An LA Nightclub Has Banned DJs From Using Laptops

The proliferation of young DJs trying to make it on the music scene has been greatly boosted by computer-based mixing technology that makes it easier than ever to curate a live mix.

Kenny Summit, the proprietor of the Cure And The Cause nighclub in LA has weighed into the debate, announcing via Facebook that the club would be banning the use of laptops in their DJ booth.

“Unless you’re using it to control VINYL to do a turntablist type of set, a’la Jazzy Jeff type shit, or if you’re doing a LIVE thing where you’re actually programming shit on the fly,” reads the post “Keep your controller in your crib, dont come to work with training wheels. LEARN THE TOOLS OF THE TRADE already.”

The announcement sparked much debate on Twitter, with DJs including Richie Hawtin (who primarily uses a laptop and a controller) speaking out against the new rule.

In an interview with Magnetic Magazine, Summit clarified the reasons behind his decision.
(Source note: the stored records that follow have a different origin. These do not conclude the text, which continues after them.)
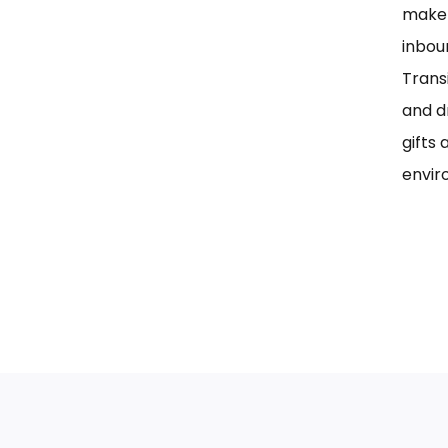
maker
inbou
Trans
and d
gifts 
envir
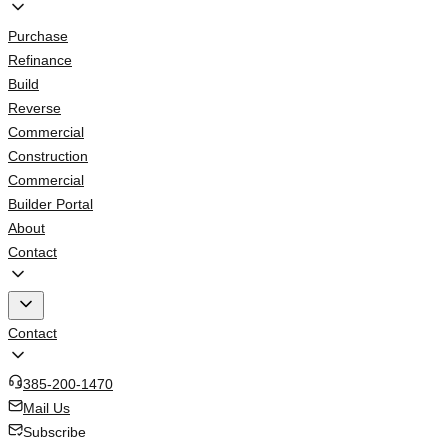
Purchase
Refinance
Build
Reverse
Commercial
Construction
Commercial
Builder Portal
About
Contact
Contact
385-200-1470
Mail Us
Subscribe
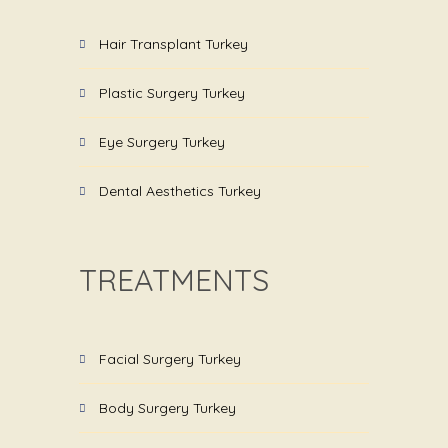
Hair Transplant Turkey
Plastic Surgery Turkey
Eye Surgery Turkey
Dental Aesthetics Turkey
TREATMENTS
Facial Surgery Turkey
Body Surgery Turkey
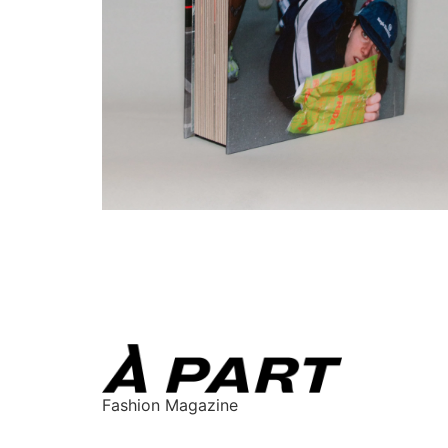
Fashion Magazine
He said that the ban on laptops wasn’t aimed at stifling headliners, but that the decision was made in an effort to encourage young DJs who are “cutting their teeth” in the industry to learn their craft.

“We have House music events four nights per week. So we get A LOT of DJs coming through the club every week,” said Summit. “Obviously, DJs like Louie (Vega) or Kenny Dope or ANY seasoned veteran are welcome to use whatever the hell they want to use,” he clarified.
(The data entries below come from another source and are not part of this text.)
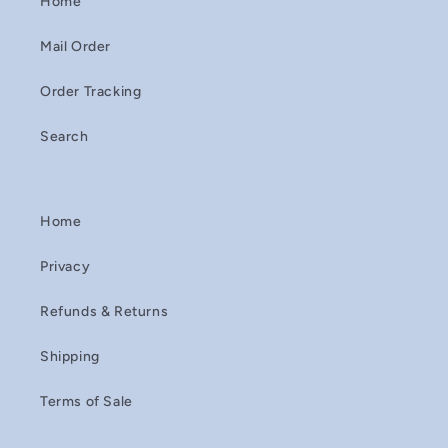
Home
Mail Order
Order Tracking
Search
Home
Privacy
Refunds & Returns
Shipping
Terms of Sale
“The problem lies with the opening DJs (mostly), many of them show up with a laptop and controller, and that’s all they’ve ever used. That’s a problem. They don’t know what to connect with our Pioneer system; they have no clue what they’re plugging in or what plugs they’re taking out.”

Summit went on to describe his frustration with “DJs who haven’t bothered to go the full distance and LEARN how to set their shit up without interrupting the flow of the night. Midnight is not the ideal time to turn the mixer off, pull it out and start guessing which port to plug your Traktor into.”

He also said that the decision was part of a desire to throw back to a time when DJs “took pride in knowing the equipment, knowing how to set up every component in the DJ booth.  The kids just don’t seem to give a fuck today. We immersed ourselves into the culture whereas this is now just a stupid hobby that anyone and everyone seem to have picked up.”